Accepting the New American Cyclopædia as a fair standard of stupidity—although the prejudice, perhaps, may arise rather from the irascibility of the few using it as a reference, than from the calm judgment of the many employing it to fill-out a showy book-case—then the newest and most American Cyclopædist in Bumsteadville is Judge SWEENEY.
[Footnote: Mr. SAPBEA, the original of this character In Mr. DICKENS' romance, is an auctioneer. The present Adapter can think of no nearer American equivalent, in the way of a person at once resident in a suburb and who sells to the highest bidder, than a supposable member of the New York judiciary.]
It is Judge SWEENEY'S pleasure to found himself upon Father DEAN, whom he greatly resembles in the intellectual details of much forehead, stomach, and shirt-collar. When upon the bench in the city, even, granting an injunction in favor of some railroad company in which he owns a little stock, he frequently intones his accompanying remarks with an ecclesiastical solemnity eminently calculated to suppress every possible tendency to levity in the assembled lawyers; and his discharge from arrest of any foreign gentleman brought before him for illegal voting, has often been found strikingly similar in sound to a pastoral Benediction.

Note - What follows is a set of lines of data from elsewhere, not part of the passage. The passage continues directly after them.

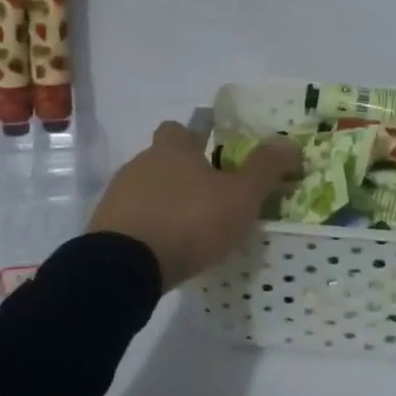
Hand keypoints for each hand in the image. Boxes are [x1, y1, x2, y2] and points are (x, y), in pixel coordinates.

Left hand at [89, 122, 302, 290]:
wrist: (126, 266)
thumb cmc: (190, 220)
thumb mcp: (241, 195)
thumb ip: (266, 168)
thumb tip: (290, 143)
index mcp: (173, 148)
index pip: (181, 129)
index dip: (198, 139)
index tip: (215, 157)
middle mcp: (141, 163)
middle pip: (163, 159)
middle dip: (184, 174)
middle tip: (211, 198)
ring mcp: (118, 195)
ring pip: (147, 189)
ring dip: (166, 202)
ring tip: (190, 229)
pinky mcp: (105, 227)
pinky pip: (133, 219)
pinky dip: (149, 228)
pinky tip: (165, 249)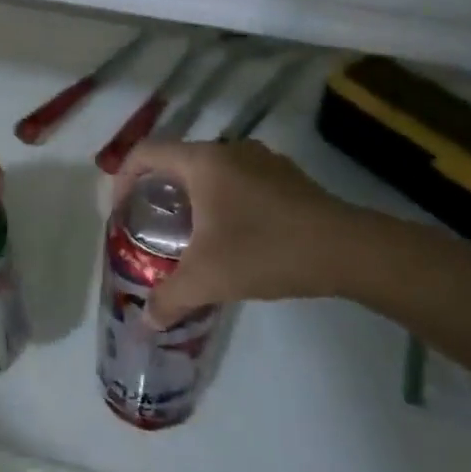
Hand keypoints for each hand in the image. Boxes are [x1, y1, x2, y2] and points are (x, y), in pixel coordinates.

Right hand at [114, 139, 373, 325]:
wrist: (348, 250)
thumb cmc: (265, 250)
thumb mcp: (208, 279)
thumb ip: (169, 298)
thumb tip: (145, 322)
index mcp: (201, 161)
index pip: (145, 153)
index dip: (123, 179)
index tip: (123, 212)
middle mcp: (228, 149)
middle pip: (177, 160)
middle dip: (159, 191)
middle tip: (154, 228)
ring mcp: (261, 159)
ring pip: (211, 170)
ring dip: (193, 195)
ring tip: (193, 234)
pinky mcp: (286, 176)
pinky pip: (239, 178)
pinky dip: (224, 198)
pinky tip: (236, 235)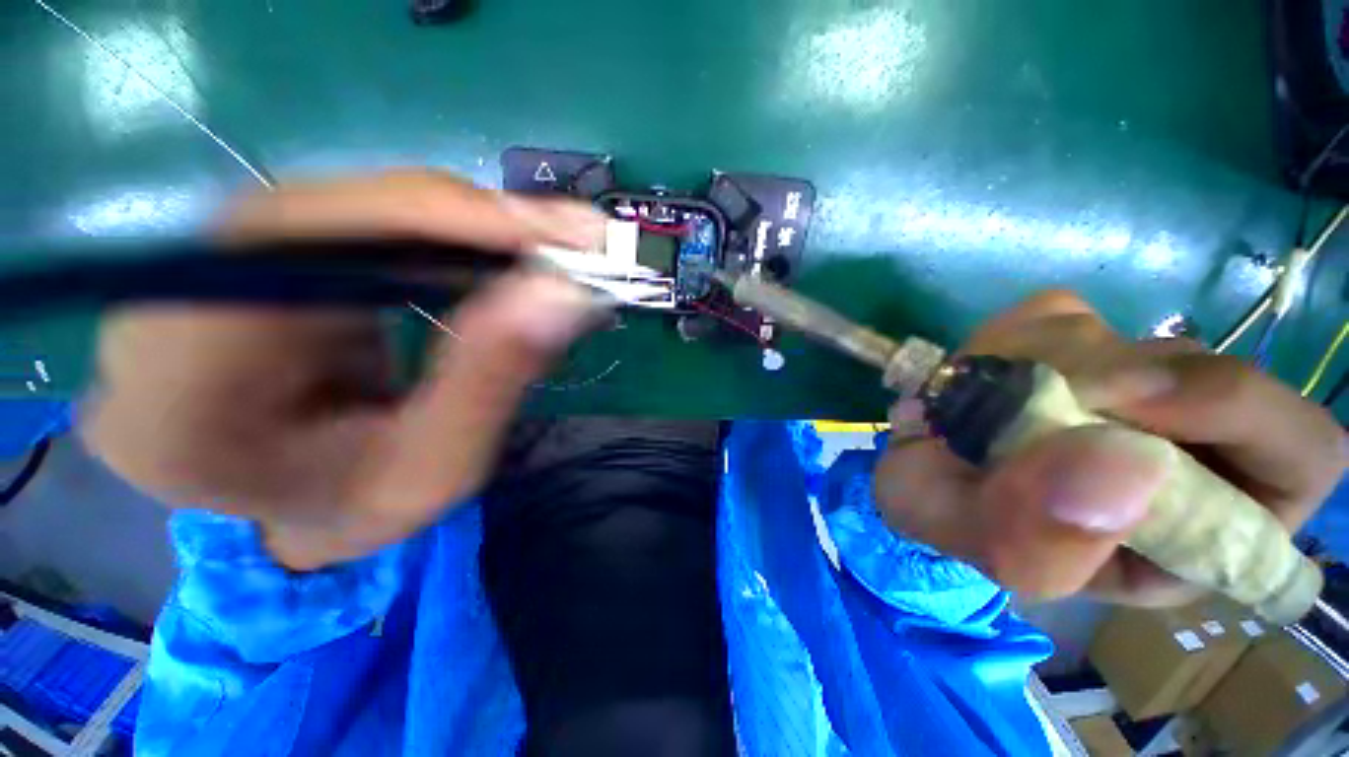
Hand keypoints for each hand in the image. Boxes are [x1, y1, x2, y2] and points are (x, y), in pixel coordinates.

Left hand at [83, 171, 608, 569]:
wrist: (284, 510)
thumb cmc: (350, 513)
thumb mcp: (434, 472)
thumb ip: (493, 378)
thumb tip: (563, 292)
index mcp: (184, 381)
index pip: (306, 248)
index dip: (444, 222)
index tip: (557, 236)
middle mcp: (174, 295)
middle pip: (342, 209)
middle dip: (478, 222)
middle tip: (578, 241)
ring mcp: (212, 261)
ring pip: (362, 205)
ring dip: (472, 228)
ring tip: (554, 254)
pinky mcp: (262, 252)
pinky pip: (366, 219)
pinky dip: (449, 234)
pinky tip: (503, 256)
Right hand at [876, 291, 1345, 605]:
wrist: (918, 470)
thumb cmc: (962, 524)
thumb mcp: (996, 554)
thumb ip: (1050, 539)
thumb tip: (1127, 466)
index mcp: (1203, 523)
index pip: (1300, 453)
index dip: (1241, 420)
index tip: (1135, 416)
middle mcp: (1191, 445)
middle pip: (1218, 375)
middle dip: (1127, 384)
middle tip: (1047, 401)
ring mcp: (1133, 380)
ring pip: (1125, 339)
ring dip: (1046, 366)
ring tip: (982, 409)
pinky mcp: (1078, 337)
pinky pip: (1059, 315)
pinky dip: (1010, 340)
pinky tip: (980, 380)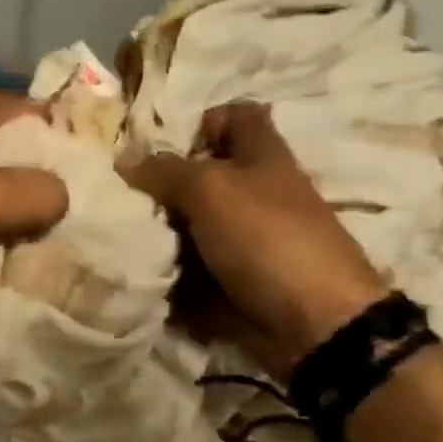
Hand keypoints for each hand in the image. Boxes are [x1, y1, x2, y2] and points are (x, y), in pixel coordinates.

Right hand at [123, 102, 390, 377]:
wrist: (317, 325)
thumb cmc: (266, 238)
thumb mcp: (210, 189)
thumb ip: (165, 171)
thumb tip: (125, 161)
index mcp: (261, 155)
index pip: (234, 116)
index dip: (201, 123)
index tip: (164, 150)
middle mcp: (256, 194)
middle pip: (204, 178)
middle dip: (164, 189)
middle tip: (126, 203)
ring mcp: (249, 242)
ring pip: (194, 228)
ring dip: (163, 238)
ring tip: (125, 243)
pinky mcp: (239, 283)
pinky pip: (197, 272)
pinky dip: (174, 278)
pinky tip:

That Judge SWEENEY has many admirers, is proved by the immense local majority electing him to judicial eminence; and that the admiration is mutual is likewise proved by his subsequent appreciative dismissal of certain frivolous complaints against a majority of that majority for trifling misapprehensions of the Registry law. He is a portly, double-chinned man of about fifty, with a moral cough, eye-glasses making even his red nose seem ministerial, and little gold ballot-boxes, locomotives, and five-dollar pieces, hanging as "charms" from the chain of his Repeater.